Meg has also been selling some of the vegetables from Grandmère's farm on the black market while secretly working for the resistance. When she unscrambles a message from them that reads Follow the German, Meg knows just who that is - newly arrived Lieutenant Becker, friendly upfront, cold-blooded underneath. And unfortunately, he now knows Meg's face now, after he figures out she was following him.
But Lieutenant Becker is temporarily forgotten about when Meg gets home and finds a badly wounded British officer, Captain Henry Stewart, in the barn, who claims to know Meg's father. After much sneaking around to help Captain Stewart, it turns out that he was on a rescue mission which he can no longer carry out. That's not all Meg discovers - it seems her mother has been working as a secret radio operator for the resistance.
It turns out that the rescue mission Captain Stewart parachuted into France to carry out involved three Germans, Albert, Liesel, and Jakob, posing as a family named Durand. Since Captain Stewart is too injured to carry out his mission, it is decided that Meg would lead the Durands to Spain and safety. Before she leaves, she is given a note from her father that Captain Stewart delivered, written in coded language. The next day Meg finds the Durands hiding in a cave where she also finds Captain Stewart's backpack full of spy paraphernalia and a warning not let anyone see what's in it. Fortunately, Meg was told that there are resistance workers along the way who are aware of the mission and can provide some assistance, but for the most part, the four are on their own.
As if their journey weren't difficult enough, Lieutenant Becker is on Meg's trail, suspecting her of resistance work. And just as they get to the point where they should head to Spain, Meg solves her father's message and insists they go to Switzerland instead. But why? And why would he say not to trust one of the "Durands" and which one?
Rescue is an exciting book, full of mystery, intrigue, danger, and betrayal. It's the kind of book my today self thinks is at time preposterous yet I know my 11/12-year-old-self would have hung on every word and every moment of danger. But my today self also knows that codes and ciphers were very popular during WWII, so it isn't surprising that Meg and her dad have their fun with them. Would I let a 12-year-old do what Meg is asked to do? Not a chance, but during the war, kids did this and more.
Captain Stewart was part of the Special Operations Executive (SOE), as was Meg's father, and he arrived in France with his bag of spy tools, including a spy manual, which Meg refers to often. I liked that Nielsen used the rules from the book for some of her chapter headings. Since they worked in so well with what happens in the chapters they head, I suspect it was a made up book, but fun nevertheless.
Nielsen has included a section called Secret Codes at the end of the novel for readers intrigued by them that includes all kinds of different codes they can try.

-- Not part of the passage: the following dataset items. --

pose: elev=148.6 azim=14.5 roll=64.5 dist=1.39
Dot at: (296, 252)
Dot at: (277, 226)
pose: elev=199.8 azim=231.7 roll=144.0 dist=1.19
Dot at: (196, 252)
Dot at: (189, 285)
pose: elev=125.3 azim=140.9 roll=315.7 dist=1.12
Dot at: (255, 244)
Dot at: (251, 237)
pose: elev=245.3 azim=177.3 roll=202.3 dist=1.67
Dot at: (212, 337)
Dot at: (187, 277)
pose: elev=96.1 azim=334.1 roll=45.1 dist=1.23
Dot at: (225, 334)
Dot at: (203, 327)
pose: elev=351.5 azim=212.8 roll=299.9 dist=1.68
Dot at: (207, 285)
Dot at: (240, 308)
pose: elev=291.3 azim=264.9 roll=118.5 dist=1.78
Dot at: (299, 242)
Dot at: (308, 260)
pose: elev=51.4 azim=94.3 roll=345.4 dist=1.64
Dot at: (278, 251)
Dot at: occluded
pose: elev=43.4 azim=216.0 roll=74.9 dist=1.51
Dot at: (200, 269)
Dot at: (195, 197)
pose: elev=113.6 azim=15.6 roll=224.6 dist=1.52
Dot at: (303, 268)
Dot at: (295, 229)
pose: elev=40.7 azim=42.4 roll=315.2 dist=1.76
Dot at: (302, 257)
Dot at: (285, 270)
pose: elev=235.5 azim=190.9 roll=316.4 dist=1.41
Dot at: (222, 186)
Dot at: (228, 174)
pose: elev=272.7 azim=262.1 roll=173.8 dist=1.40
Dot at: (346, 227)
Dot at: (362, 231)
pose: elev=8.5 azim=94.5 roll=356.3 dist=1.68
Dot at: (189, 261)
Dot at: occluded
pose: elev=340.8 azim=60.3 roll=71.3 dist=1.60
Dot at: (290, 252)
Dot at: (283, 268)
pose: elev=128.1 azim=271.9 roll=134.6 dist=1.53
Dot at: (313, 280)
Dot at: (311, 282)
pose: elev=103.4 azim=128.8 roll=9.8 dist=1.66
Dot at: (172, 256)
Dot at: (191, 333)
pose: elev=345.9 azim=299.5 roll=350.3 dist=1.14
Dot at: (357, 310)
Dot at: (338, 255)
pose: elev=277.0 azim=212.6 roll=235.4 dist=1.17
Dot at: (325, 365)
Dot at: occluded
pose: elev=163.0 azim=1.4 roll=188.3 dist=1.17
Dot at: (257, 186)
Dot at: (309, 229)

I was one of those geeky kids who loved codes and secret languages growing up and still have a fascination for them.* There is also a section called The Special Operations Executive for readers unfamiliar with this organization created by Winston Churchill in 1940.
Rescue is an exiting book that should appeal to anyone who likes historical fiction about WWII that includes plenty of adventure and danger.